En revanche, on aurait pu s’attendre à ce que le résultat soit un peu plus serré au niveau des voix. Mais avec plus de 55% des suffrages, les adversaires ont remporté une victoire qui ne souffre aucune contestation. Par rapport aux chiffres présentés lors des différents sondages, force est de constater qu’une fois encore, les indécis ont rejoint le camp du «non».

La campagne politique a été marquée par une forte émotion, qui s’est traduite dimanche par un taux de participation un peu plus élevé qu’à la normale. Mais ce climat émotif semble avoir davantage joué en faveur des adversaires de l’initiative.

En insistant sur le fait que la restriction de l’accès aux armes constituait une attaque contre l’armée et contre les valeurs traditionnelles de la Suisse, les adversaires de l’initiative ont trouvé des arguments qui ont fait mouche en Suisse alémanique et dans les zones rurales et, plus généralement, parmi les citoyens pour qui l’arme reste le symbole du système d’armée de milice et de la défense du pays.

Les partisans du texte pouvaient eux aussi jouer la carte de l’émotionnel en insistant sur les quelques drames qui ont impliqué des armes à feu au cours des dix dernières années et sur le nombre de suicides commis avec une arme. Mais en portant trop souvent le débat au niveau des faits et de statistiques sujettes à discussion, ils ont peut-être raté le coche.

Initiative trop vague

Enfin, le résultat du vote s’explique aussi du fait que gouvernement et armée ont su lâcher un peu de lest. En ne remettant plus de munitions aux soldats entre les périodes de service militaire et en renforçant le contrôle sur les soldats présentant un risque psychologique, ils ont montré que l’initiative n’était peut-être pas indispensable pour éviter des drames.

Quant aux partisans du texte, ils ont certainement perdu quelques voix précieuses en présentant une initiative trop vague. Leur proposition prévoyait en effet l’instauration d’une sorte de «clause du besoin» pour les amateurs d’armes, mais sans qu’aucun critère ne soit clairement établi.
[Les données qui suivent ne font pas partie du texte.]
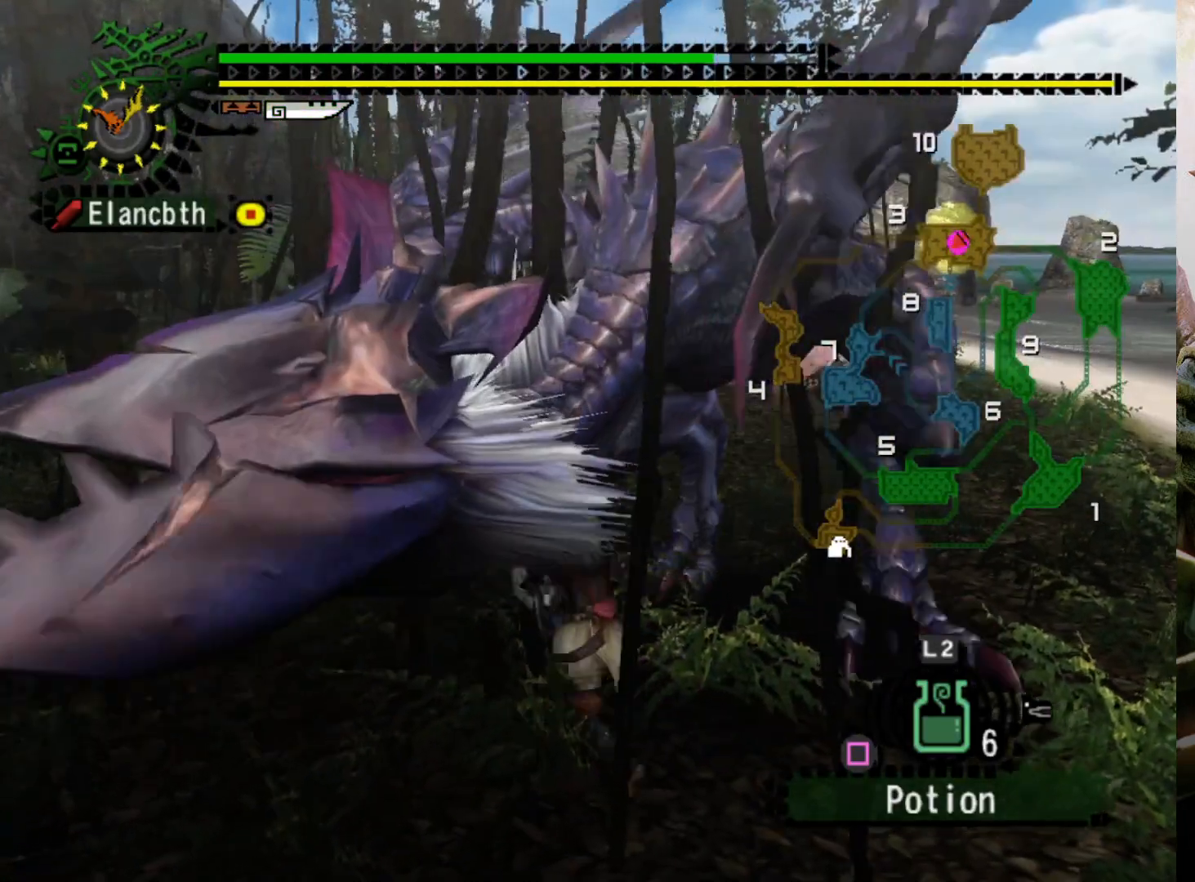
{"buttons": ["DPAD_RIGHT"], "left_stick": "up-left", "right_stick": "center", "events": [[167, "CROSS", "down"], [300, "CROSS", "up"], [467, "DPAD_RIGHT", "down"]]}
Certes, ils n’ont cessé de répéter que chasseurs et tireurs sportifs ne seraient pas directement touchés par leur initiative. Mais leurs promesses n’auront pas suffi à convaincre et leur adversaires ont eu beau jeu de dénoncer un premier pas vers une abolition pure et simple des armes en Suisse.

L’initiative a été refusée par 56,3% des citoyens.

Au niveau des cantons, 20 ont dit « non » et 6 ont dit « oui ».

Le taux de participation s’est élevé à 49%.

L’initiative avait été remise à la Chancellerie fédérale le 22 février 2009, munie de 106’037 signatures valables.

Elle émanait d’une

coalition regroupant quelque 70 organisations: défense des droits de l’homme, syndicats, prévention du suicide, Eglises, associations de lutte contre la violence faite aux femmes, mouvements pacifistes, etc.

  

Principales exigences: établissement d’un registre national des armes, justification d’un besoin et de compétences pour posséder une arme, stockage des armes militaires dans des lieux sécurisés, interdiction de posséder des armes particulièrement dangereuses (armes automatiques, fusil à pompe) à titre privé.

  

Au niveau politique, l’initiative a reçu le soutien de la gauche. Le gouvernement et la majorité de droite du Parlement ont en revanche recommandé au peuple de la rejeter.